Fox News says the wreck of the American freighter ‘El Faro’, which sank early last month after Hurricane Joaquin struck, has been located at a depth ‘of 15,000 feet, off the Bahamas. On board the cargo were 33 crew members: 28 American and 5 Poles. Nobody and survived.

Focus reports the Bulgarian police have found 129 refugees, including 58 children, in a refrigerated truck from Turkey. The refugees, who had no documents with them but said they were Syrians, were hidden behind packs of bottles of mineral water. The driver of the truck, a Turk, has been arrested.

Roman Polanski’s victim, Samantha Geimer, has told NBC News in an exclusive interview she’s “very pleased” a Polish court rejected a US extradition request for the famed director, calling the decades-long legal battle a “travesty” that has brought unnecessary harm.
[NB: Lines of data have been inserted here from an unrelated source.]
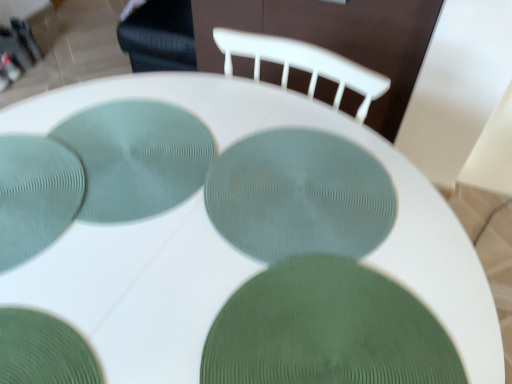
Locate an element on the screen. vacant area that lies between green textured plate at center, the 5th glass plate positioned from the left, and matte green plate at lower left, which is the first glass plate in left-to-right order is located at coordinates (138, 264).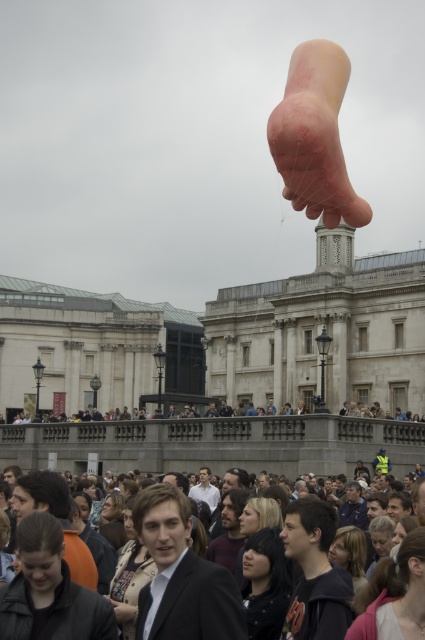
Does point (314, 310) lie behind point (302, 108)?

Yes, point (314, 310) is behind point (302, 108).

Is white stone building at center bigger than pink rubber foot at upper center?

No.

Who is more distant from viewer, (243,385) or (314,170)?

Point (243,385)

At what (x,y) coordinates should I click in order to perform the action: click on white stone building at center. Please return your answer as a coordinate pair (x, y). Image resolution: width=425 pixels, height=640 pixels. Looking at the image, I should click on (322, 328).

Between point (289, 104) and point (317, 621), which one is positioned behind?

The point (289, 104) is behind.

Is pink rubber foot at upper center wider than matte black suit at center?

No, pink rubber foot at upper center is not wider than matte black suit at center.

Describe the element at coordinates (314, 136) in the screenshot. I see `pink rubber foot at upper center` at that location.

The height and width of the screenshot is (640, 425). Identify the location of pink rubber foot at upper center. (314, 136).

Can you confirm if white stone building at center is thinner than matte black suit at center?

Incorrect, white stone building at center's width is not less than matte black suit at center's.

Can you confirm if white stone building at center is wider than matte black suit at center?

Yes.

The image size is (425, 640). In order to click on white stone building at center in this screenshot , I will do point(322,328).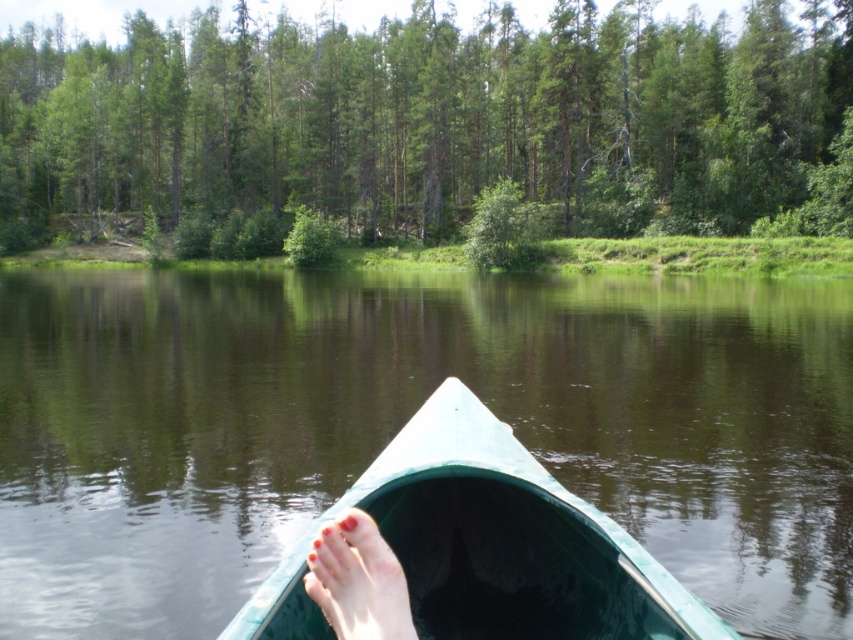
Between point (277, 586) and point (386, 621), which one is positioned behind?

Positioned behind is point (277, 586).

Does point (508, 451) come farther from viewer compared to point (323, 595)?

Yes, point (508, 451) is farther from viewer.

Which is in front, point (664, 620) or point (329, 608)?

Point (329, 608) is more forward.

The width and height of the screenshot is (853, 640). I want to click on green plastic boat at center, so click(x=486, y=545).

Does green smooth water at center have a lesser width compared to green plastic boat at center?

No.

Where is `green smooth water at center`? Image resolution: width=853 pixels, height=640 pixels. green smooth water at center is located at coordinates (403, 422).

Can you confirm if green leafy tree at upper center is taller than smooth pink skin at lower center?

Yes.

Who is taller, green leafy tree at upper center or smooth pink skin at lower center?

green leafy tree at upper center is taller.

What are the coordinates of `green leafy tree at upper center` in the screenshot? It's located at (432, 122).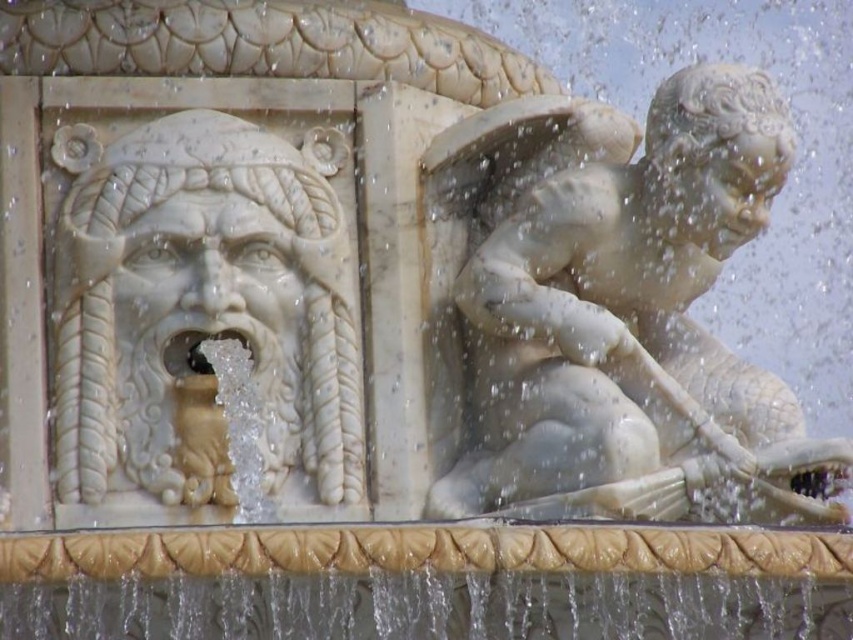
Question: Does white marble statue at right lie in front of white marble face at left?

Choices:
 (A) no
 (B) yes

Answer: (B)

Question: In this image, where is white marble statue at right located relative to white marble face at left?

Choices:
 (A) below
 (B) above

Answer: (A)

Question: Is white marble statue at right below white marble face at left?

Choices:
 (A) yes
 (B) no

Answer: (A)

Question: Which of the following is the closest to the observer?

Choices:
 (A) (199, 168)
 (B) (505, 348)

Answer: (A)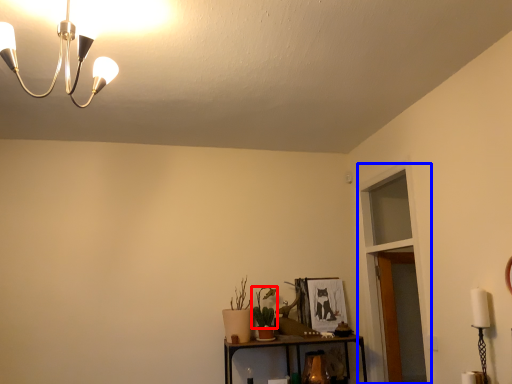
Question: Which of the following is the closest to the observer, plant (highlighted by a red box) or glass door (highlighted by a blue box)?

Choices:
 (A) plant
 (B) glass door

Answer: (B)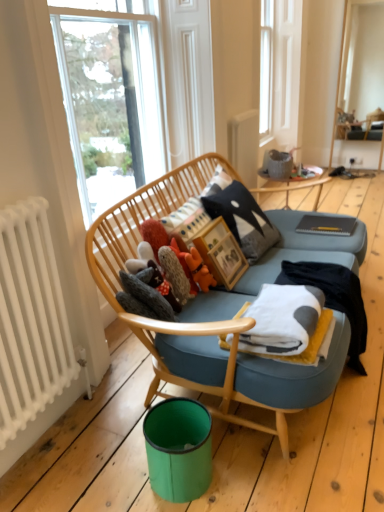
Question: Does matte gray notebook at center have a greater height compared to fluffy orange toy at center, marked as the first toy in a right-to-left arrangement?

Choices:
 (A) yes
 (B) no

Answer: (B)

Question: Does matte gray notebook at center appear on the left side of fluffy orange toy at center, acting as the 3th toy starting from the left?

Choices:
 (A) no
 (B) yes

Answer: (A)

Question: From the image's perspective, would you say matte gray notebook at center is positioned over fluffy orange toy at center, marked as the first toy in a right-to-left arrangement?

Choices:
 (A) yes
 (B) no

Answer: (A)

Question: Can you confirm if matte gray notebook at center is positioned to the right of fluffy orange toy at center, marked as the first toy in a right-to-left arrangement?

Choices:
 (A) no
 (B) yes

Answer: (B)

Question: From a real-world perspective, is matte gray notebook at center located higher than fluffy orange toy at center, marked as the first toy in a right-to-left arrangement?

Choices:
 (A) no
 (B) yes

Answer: (A)

Question: Is matte gray notebook at center facing away from fluffy orange toy at center, marked as the first toy in a right-to-left arrangement?

Choices:
 (A) yes
 (B) no

Answer: (B)

Question: Is fluffy fabric stuffed animals at center, which is the second toy in left-to-right order, placed right next to wooden table at center?

Choices:
 (A) yes
 (B) no

Answer: (B)

Question: Does fluffy fabric stuffed animals at center, which is the second toy in left-to-right order, have a larger size compared to wooden table at center?

Choices:
 (A) yes
 (B) no

Answer: (B)

Question: Can you confirm if fluffy fabric stuffed animals at center, which is the second toy in left-to-right order, is positioned to the right of wooden table at center?

Choices:
 (A) no
 (B) yes

Answer: (A)

Question: From a real-world perspective, is fluffy fabric stuffed animals at center, which is the second toy in left-to-right order, physically below wooden table at center?

Choices:
 (A) no
 (B) yes

Answer: (A)

Question: Does fluffy fabric stuffed animals at center, which is the second toy in left-to-right order, lie in front of wooden table at center?

Choices:
 (A) no
 (B) yes

Answer: (B)

Question: Does fluffy fabric stuffed animals at center, the 2th toy from the right, have a greater height compared to wooden table at center?

Choices:
 (A) no
 (B) yes

Answer: (B)

Question: Is matte gray vase at upper center facing away from fuzzy gray stuffed animal at center, the first toy when ordered from left to right?

Choices:
 (A) no
 (B) yes

Answer: (A)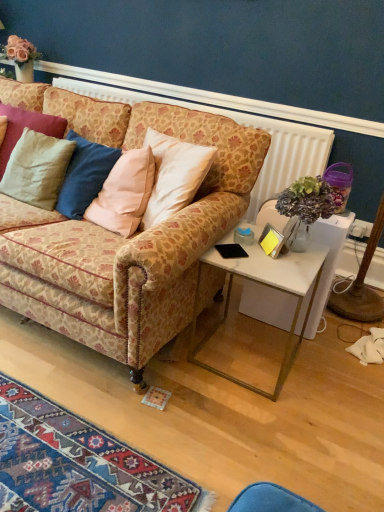
This screenshot has width=384, height=512. In order to click on free spot below white marble side table at right (from a real-world perspective) in this screenshot , I will do `click(245, 353)`.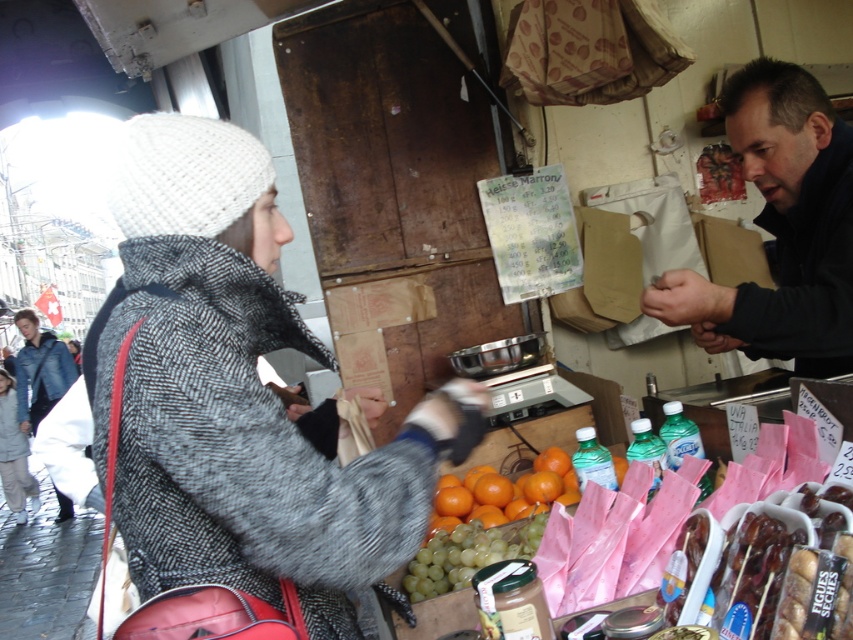
Between dark blue jacket at upper right and denim jacket at left, which one is positioned higher?

dark blue jacket at upper right

Which of these two, dark blue jacket at upper right or denim jacket at left, stands taller?

denim jacket at left

Is point (805, 209) less distant than point (42, 356)?

Yes.

Image resolution: width=853 pixels, height=640 pixels. What are the coordinates of `dark blue jacket at upper right` in the screenshot? It's located at (780, 228).

Is point (283, 342) farther from camera compared to point (32, 355)?

No, it is in front of (32, 355).

Between knitted wool hat at upper left and denim jacket at left, which one appears on the right side from the viewer's perspective?

From the viewer's perspective, knitted wool hat at upper left appears more on the right side.

Find the location of a particular element. This screenshot has height=640, width=853. knitted wool hat at upper left is located at coordinates (242, 396).

At what (x,y) coordinates should I click in order to perform the action: click on knitted wool hat at upper left. Please return your answer as a coordinate pair (x, y). Looking at the image, I should click on (242, 396).

Can you confirm if knitted wool hat at upper left is smaller than dark blue jacket at upper right?

Actually, knitted wool hat at upper left might be larger than dark blue jacket at upper right.

Is point (180, 451) positioned before point (672, 324)?

Yes, it is in front of point (672, 324).

This screenshot has width=853, height=640. I want to click on knitted wool hat at upper left, so click(242, 396).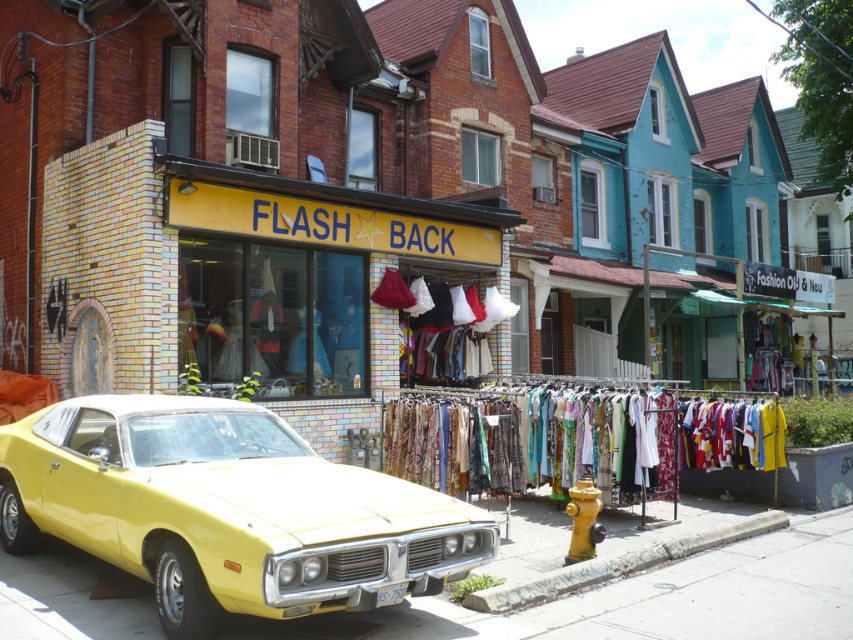
Which is in front, point (408, 604) or point (496, 611)?

Point (496, 611) is in front.

Does point (633, 602) lie behind point (541, 589)?

No, (633, 602) is in front of (541, 589).

Is point (537, 528) more distant than point (547, 588)?

Yes, point (537, 528) is behind point (547, 588).

Where is `yellow concrete pavement at lower left`? yellow concrete pavement at lower left is located at coordinates (647, 598).

Can you confirm if yellow concrete pavement at lower left is positioned below yellow matte fire hydrant at lower center?

Yes.

Can you confirm if yellow concrete pavement at lower left is positioned to the right of yellow matte fire hydrant at lower center?

Yes, yellow concrete pavement at lower left is to the right of yellow matte fire hydrant at lower center.

What do you see at coordinates (647, 598) in the screenshot? The image size is (853, 640). I see `yellow concrete pavement at lower left` at bounding box center [647, 598].

You are a GUI agent. You are given a task and a screenshot of the screen. Output one action in this format:
    pyautogui.click(x=<x>, y=<y>)
    Task: Click on the yellow concrete pavement at lower left
    Image resolution: width=853 pixels, height=640 pixels.
    Given the screenshot: What is the action you would take?
    pyautogui.click(x=647, y=598)

Is shiny yellow car at center positioned at the back of yellow matte fire hydrant at lower center?

No, shiny yellow car at center is in front of yellow matte fire hydrant at lower center.

Who is shorter, shiny yellow car at center or yellow matte fire hydrant at lower center?

Standing shorter between the two is yellow matte fire hydrant at lower center.

Measure the distance between point (x=207, y=541) and camera.

17.25 feet

Identify the location of shiny yellow car at center. (227, 509).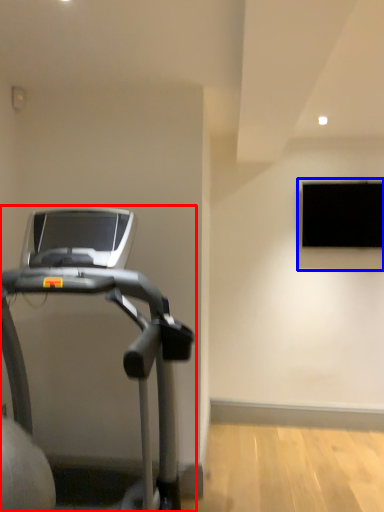
Question: Among these objects, which one is farthest to the camera, treadmill (highlighted by a red box) or window (highlighted by a blue box)?

Choices:
 (A) treadmill
 (B) window

Answer: (B)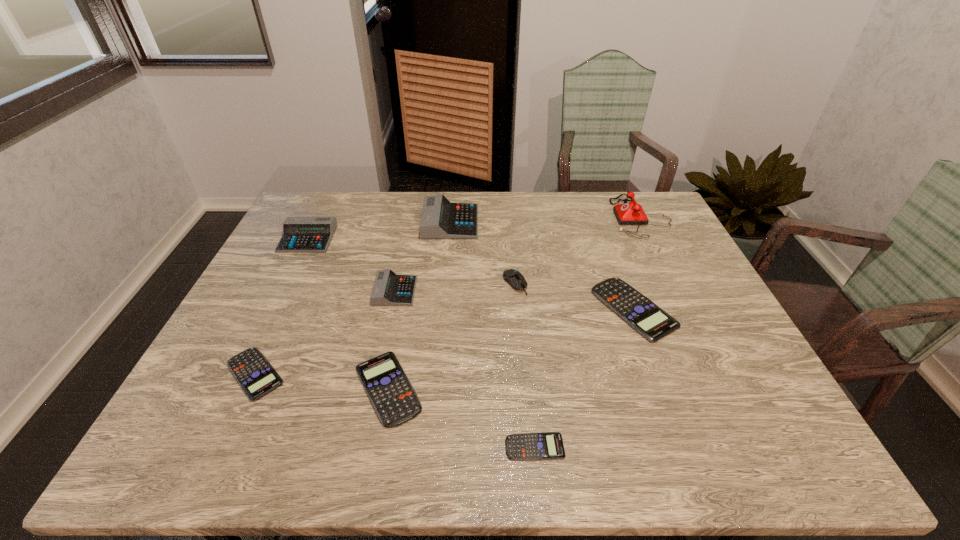
Locate an element on the screen. This screenshot has height=540, width=960. empty location between the smallest gray calculator and the computer mouse is located at coordinates (455, 287).

The height and width of the screenshot is (540, 960). Identify the location of empty location between the smallest gray calculator and the third shortest calculator. (392, 340).

Where is `empty space between the red telephone and the third biggest blue calculator`? empty space between the red telephone and the third biggest blue calculator is located at coordinates 447,295.

Locate an element on the screen. This screenshot has height=540, width=960. free point between the nearest calculator and the computer mouse is located at coordinates (525, 365).

Where is `the second closest object to the tallest calculator`? the second closest object to the tallest calculator is located at coordinates click(389, 289).

Locate an element on the screen. the third closest object to the second smallest blue calculator is located at coordinates pos(299,234).

Find the location of a particular element. The width and height of the screenshot is (960, 540). the fifth closest calculator to the third smallest blue calculator is located at coordinates (653, 323).

Locate an element on the screen. This screenshot has width=960, height=540. calculator that is the sixth nearest to the smallest gray calculator is located at coordinates (653, 323).

Identify which gray calculator is the second closest to the third tallest calculator. Please provide its 2D coordinates. Your answer should be formatted as a tuple, i.e. [(x, y)], where the tuple contains the x and y coordinates of a point satisfying the conditions above.

[(299, 234)]

Image resolution: width=960 pixels, height=540 pixels. Identify the location of gray calculator that can be found as the closest to the computer mouse. (440, 219).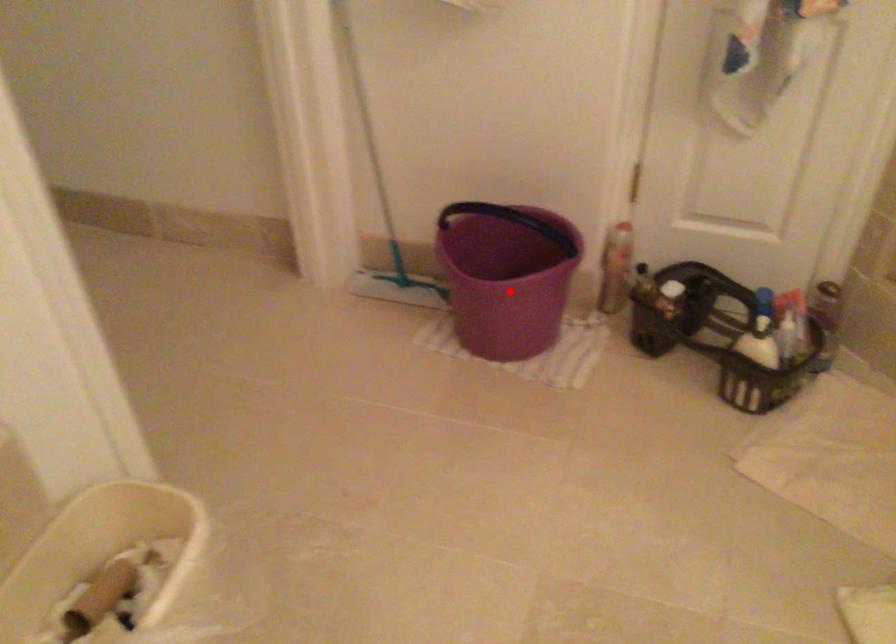
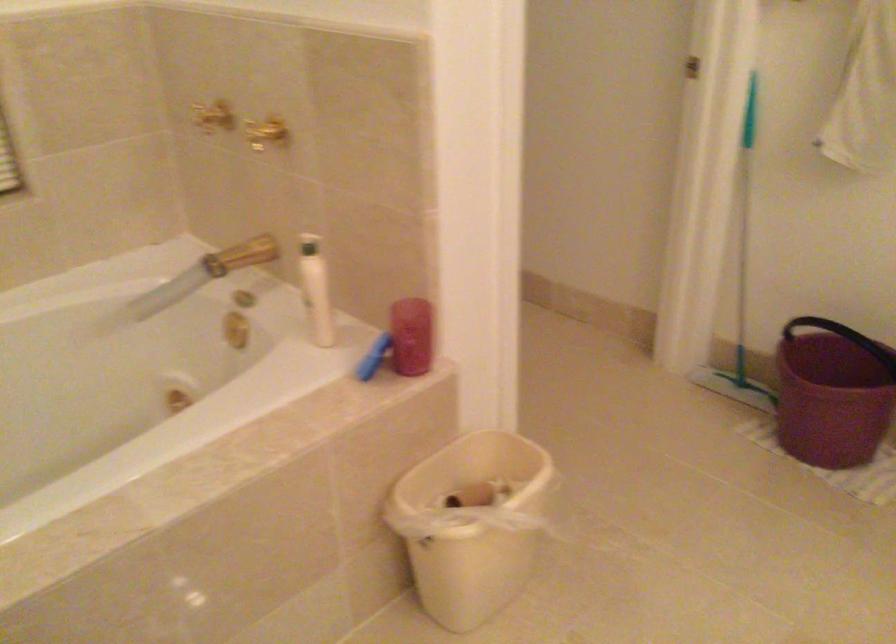
Question: I am providing you with two images of the same scene from different viewpoints. Given a red point in image1, look at the same physical point in image2. Is it:

Choices:
 (A) Closer to the viewpoint
 (B) Farther from the viewpoint

Answer: (B)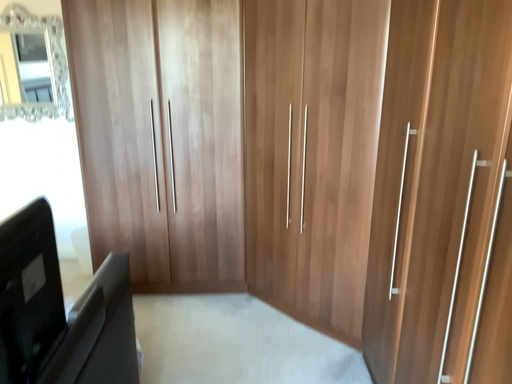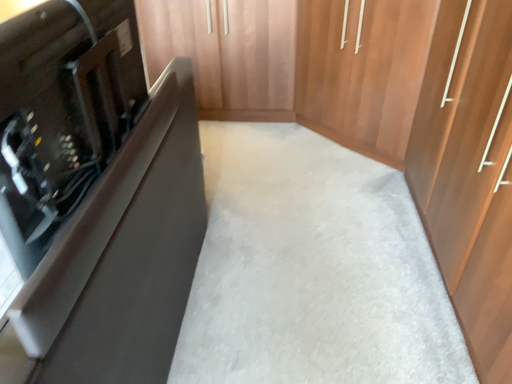
Question: How did the camera likely rotate when shooting the video?

Choices:
 (A) rotated upward
 (B) rotated downward

Answer: (B)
Geimer, 52, said that’s partially for “selfish” reasons – the media attention around each twist and turn of the nearly 40-year saga has been “horrible” for her and her family.

A yearlong Associated Press investigation uncovered about 1,000 officers in six years who lost their licenses to work in law enforcement for rape, other sex crimes or sexual misconduct. The agency says the number is unquestionably an undercount because it represents only those officers who faced an administrative process known as decertification, and not all states take such action or provided records. Most of the officers have been convicted and are serving time. Some await trial.

Hollywood Reporter announces the death of Al Molinaro, the loveable character actor with the hangdog face who was known to millions of TV viewers for playing Murray the cop on “The Odd Couple” and malt shop owner Al Delvecchio on “Happy Days”. He was 96. Molinaro, retired from acting since the 1990s, died of complications of gallstone problems, his son said.